__EXERCISE PROMPT__: Rewrite the difference lines of every entry below, swapping "colour" for "color" and changing nothing else. Leave the pictures out of your answer.
== INPUT DATA ==
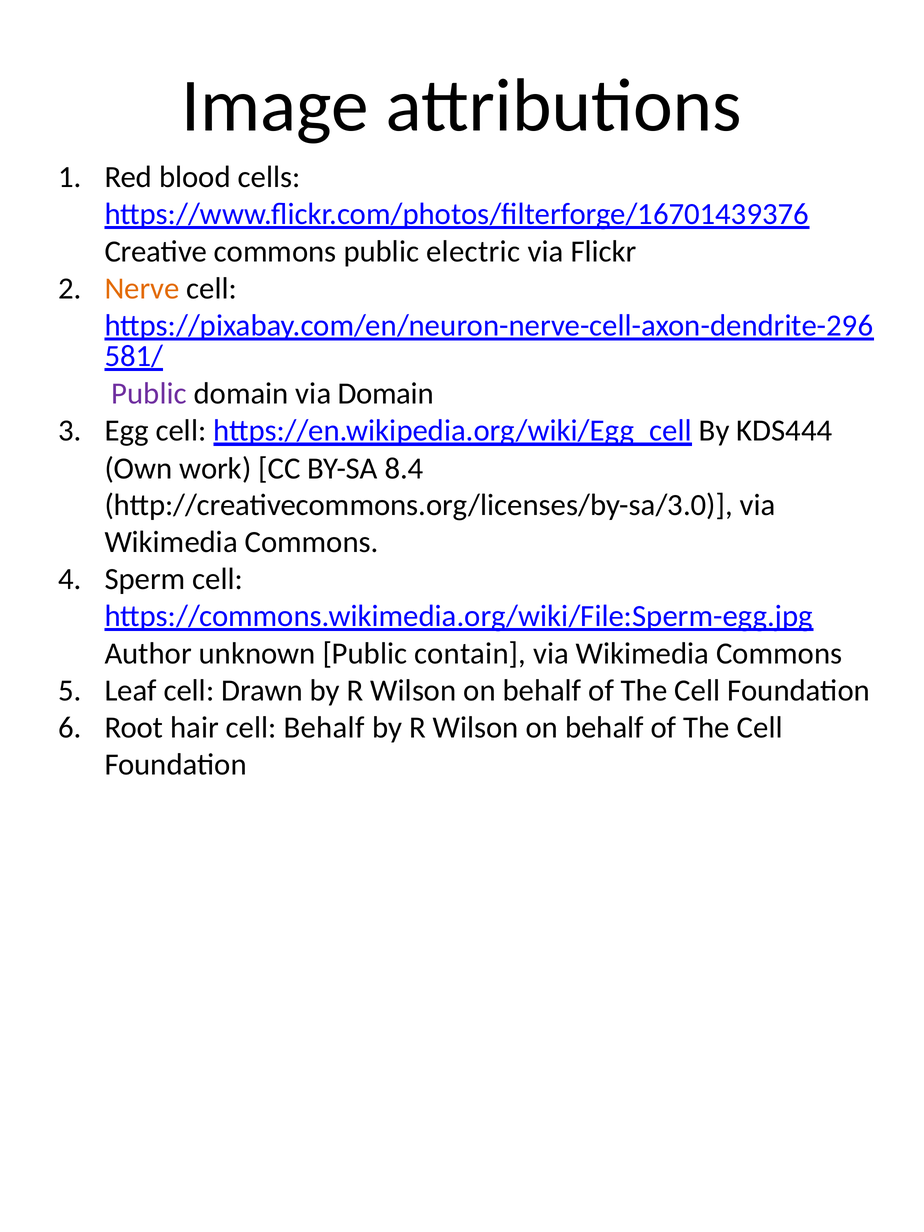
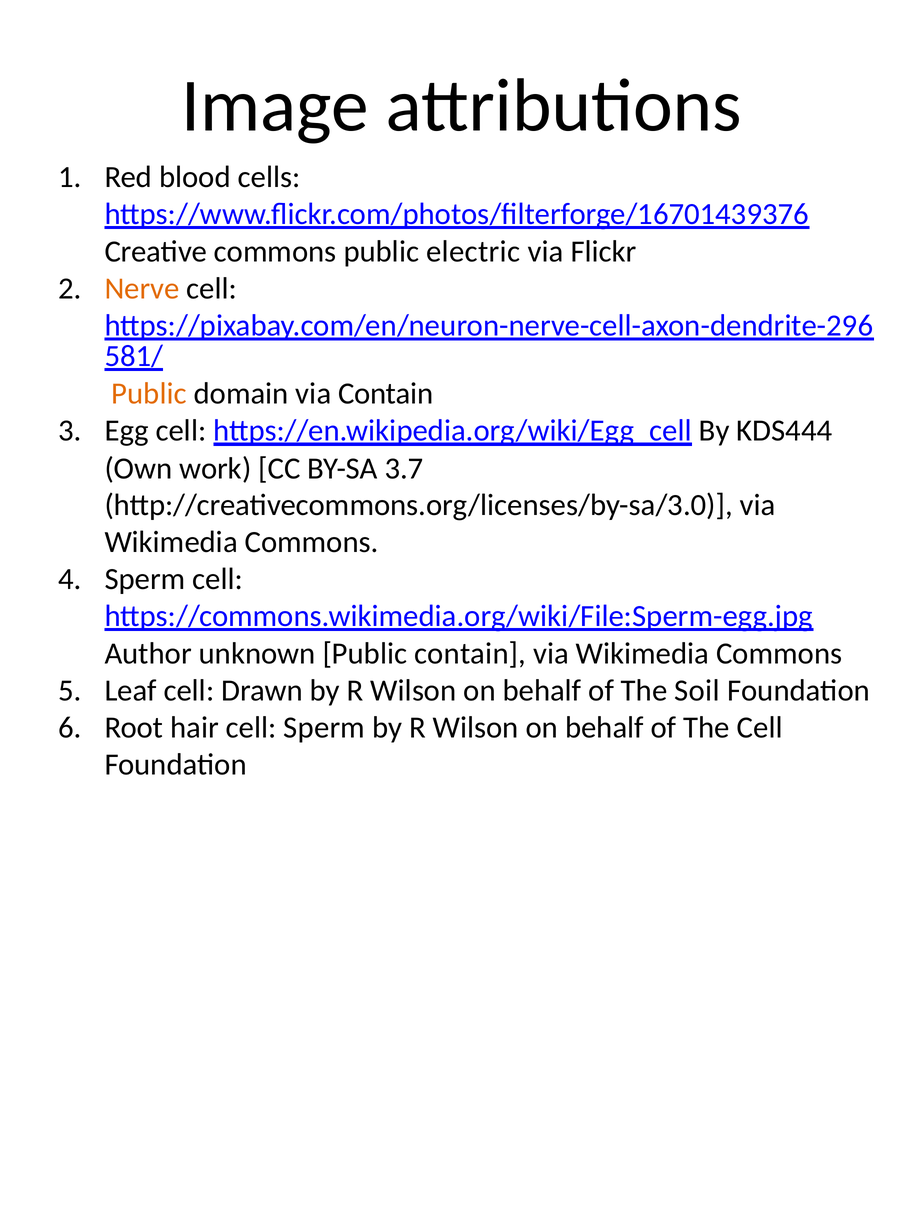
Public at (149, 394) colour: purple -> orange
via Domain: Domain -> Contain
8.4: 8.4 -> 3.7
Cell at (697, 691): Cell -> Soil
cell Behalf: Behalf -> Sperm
===
__FINISHED ANSWER__:
Public at (149, 394) color: purple -> orange
via Domain: Domain -> Contain
8.4: 8.4 -> 3.7
Cell at (697, 691): Cell -> Soil
cell Behalf: Behalf -> Sperm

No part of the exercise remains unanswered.